_PROBLEM STATEMENT_
Where does the string "down" occur in the records? Copy each line that holds it.

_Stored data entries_
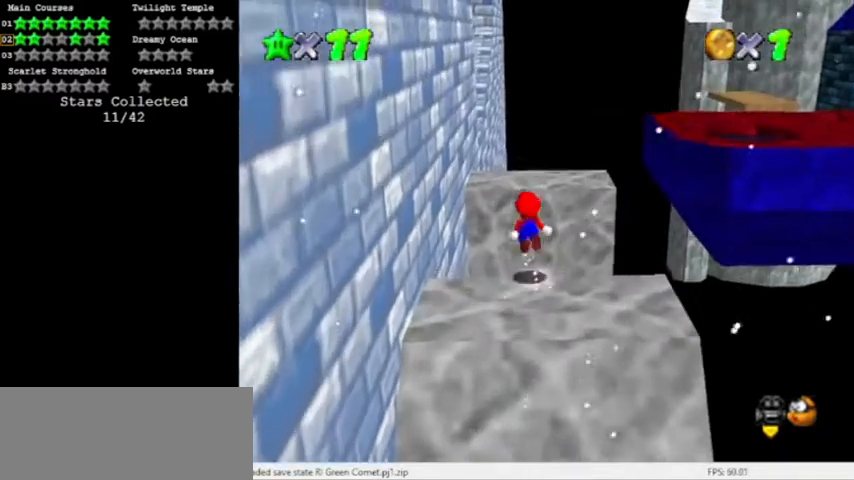
Gameplay with a controller (Nintendo layout); each line is a JSON object with the inputs held at the frame after it. "events" lists button and stick changes between this image and that frame as [ms after this image, input, new state], when the widget could be followed in between. Not read: L3 R3 left_stick.
{"buttons": ["Z"], "events": [[167, "A", "up"]]}
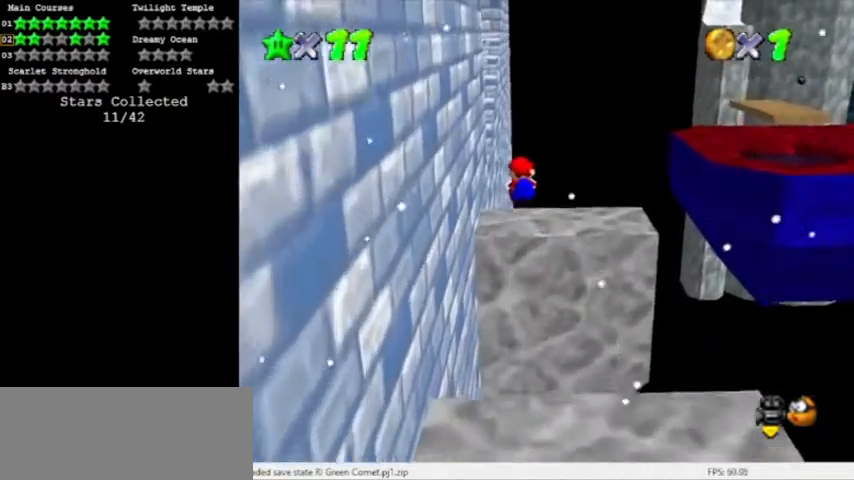
{"buttons": ["Z"], "events": []}
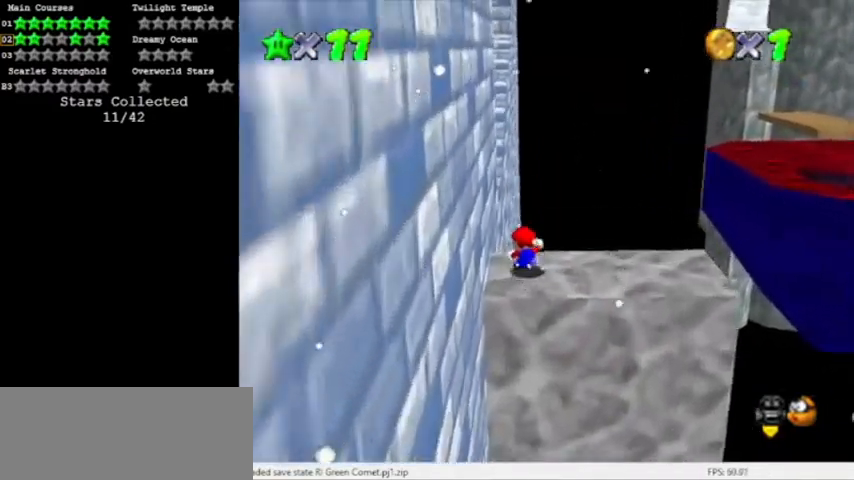
{"buttons": [], "events": [[33, "A", "down"], [234, "Z", "up"], [467, "A", "up"]]}
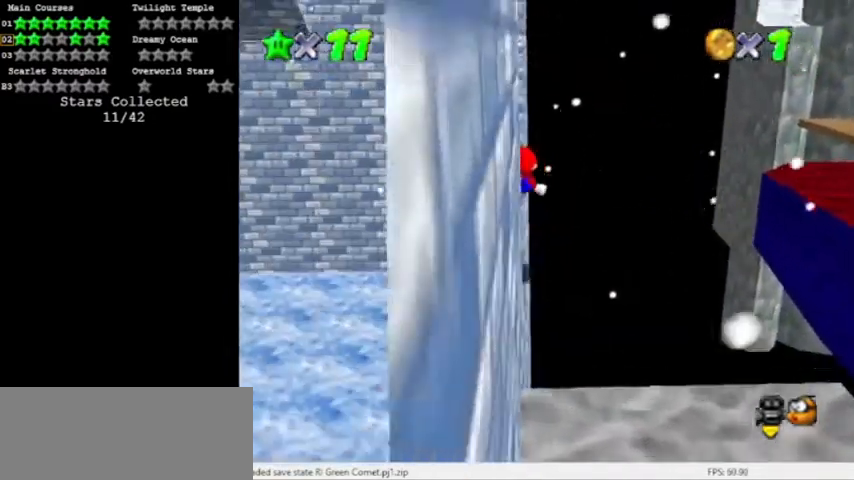
{"buttons": [], "events": []}
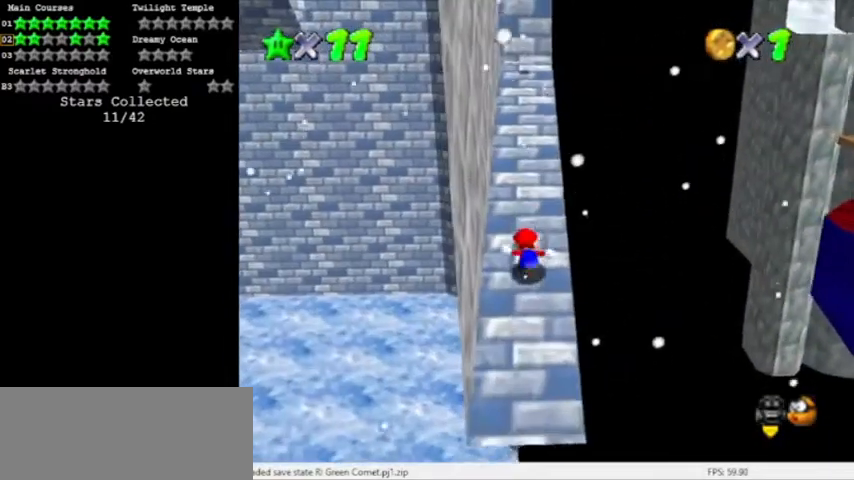
{"buttons": [], "events": [[167, "A", "down"], [267, "A", "up"]]}
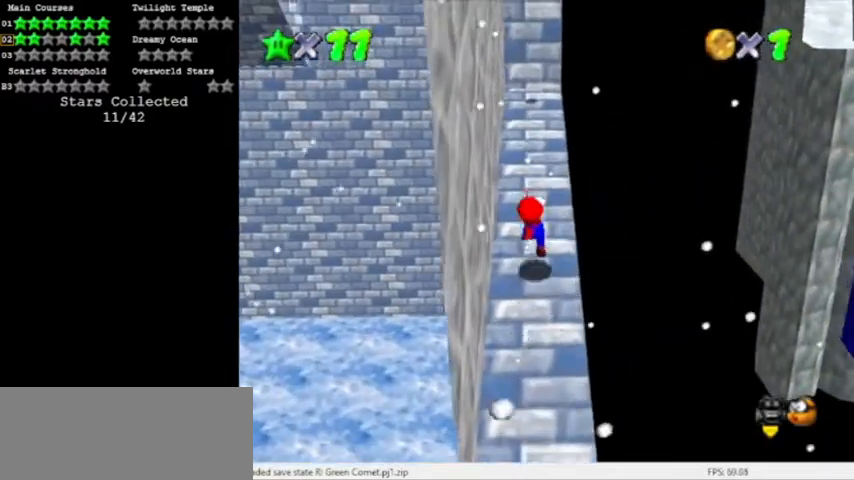
{"buttons": ["C_RIGHT"], "events": [[166, "A", "down"], [233, "C_RIGHT", "down"], [333, "A", "up"], [400, "C_RIGHT", "up"], [433, "C_RIGHT", "down"]]}
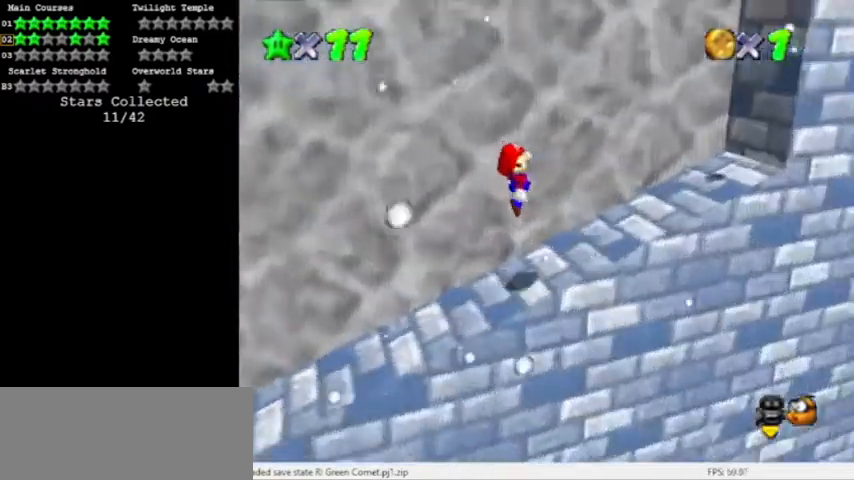
{"buttons": ["A"], "events": [[33, "C_RIGHT", "up"], [267, "A", "down"]]}
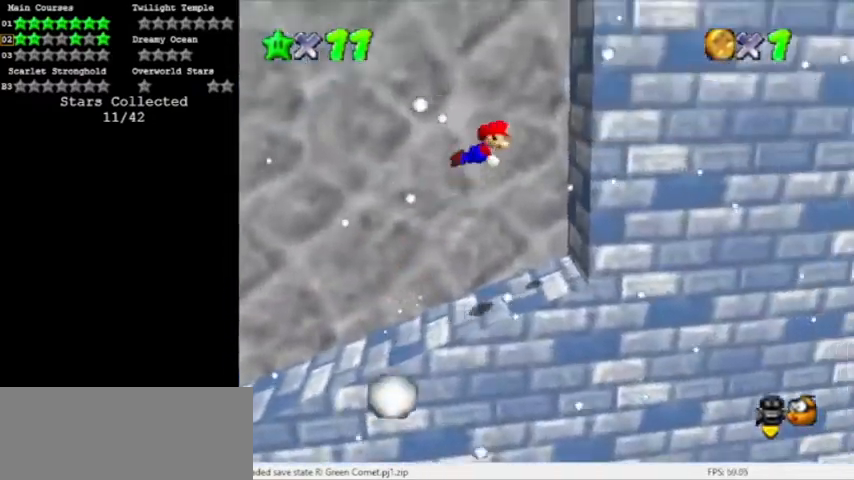
{"buttons": ["A"], "events": [[233, "A", "up"], [333, "A", "down"]]}
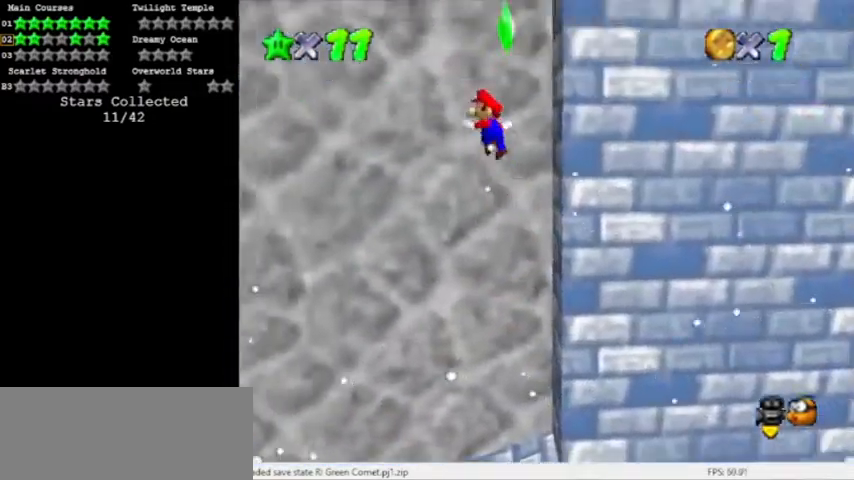
{"buttons": ["A"], "events": []}
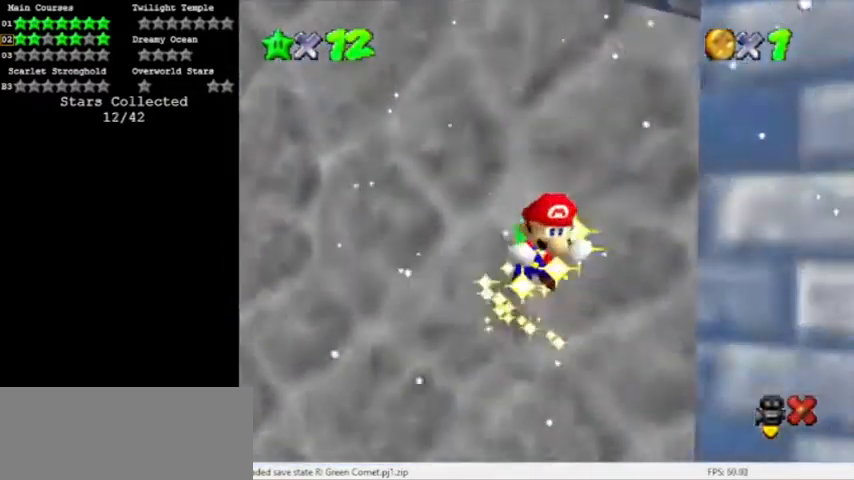
{"buttons": [], "events": [[134, "A", "up"]]}
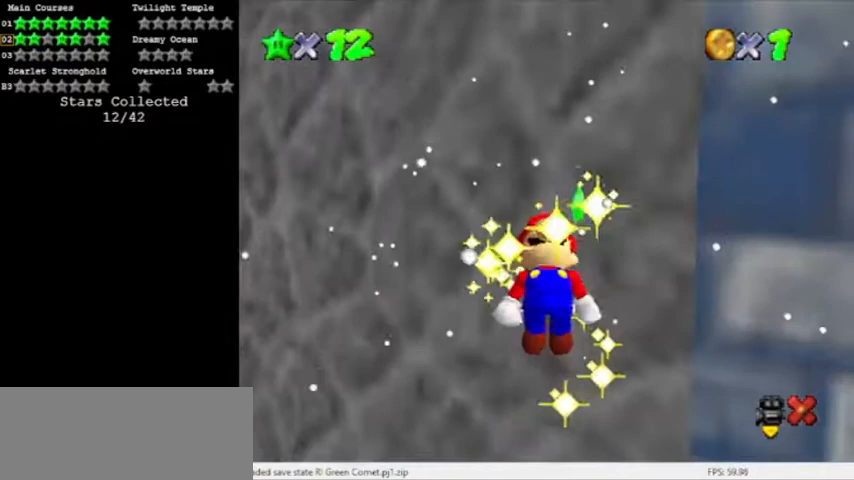
{"buttons": [], "events": []}
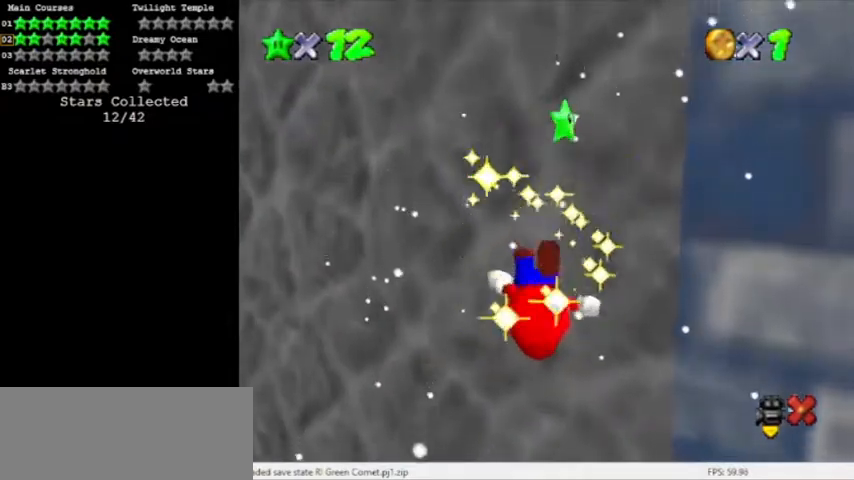
{"buttons": [], "events": []}
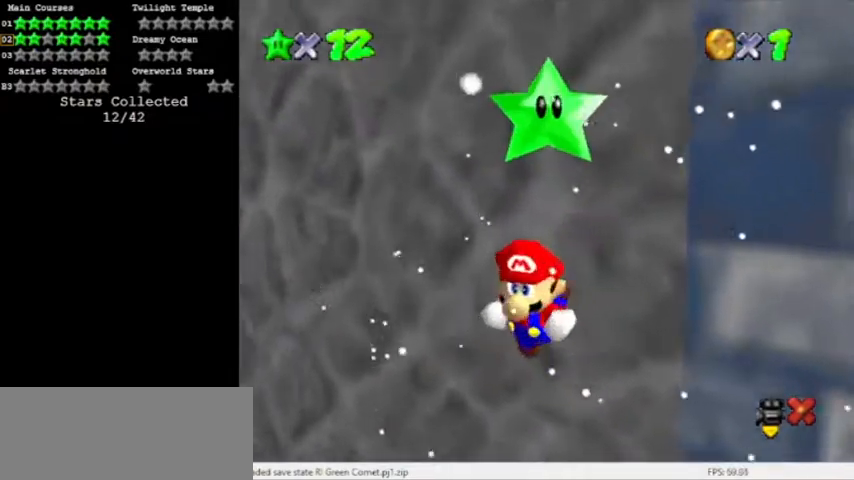
{"buttons": [], "events": []}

_TASK RESULT_
{"buttons": [], "events": [[33, "A", "down"], [234, "Z", "up"], [467, "A", "up"]]}
{"buttons": [], "events": [[167, "A", "down"], [267, "A", "up"]]}
{"buttons": ["C_RIGHT"], "events": [[166, "A", "down"], [233, "C_RIGHT", "down"], [333, "A", "up"], [400, "C_RIGHT", "up"], [433, "C_RIGHT", "down"]]}
{"buttons": ["A"], "events": [[33, "C_RIGHT", "up"], [267, "A", "down"]]}
{"buttons": ["A"], "events": [[233, "A", "up"], [333, "A", "down"]]}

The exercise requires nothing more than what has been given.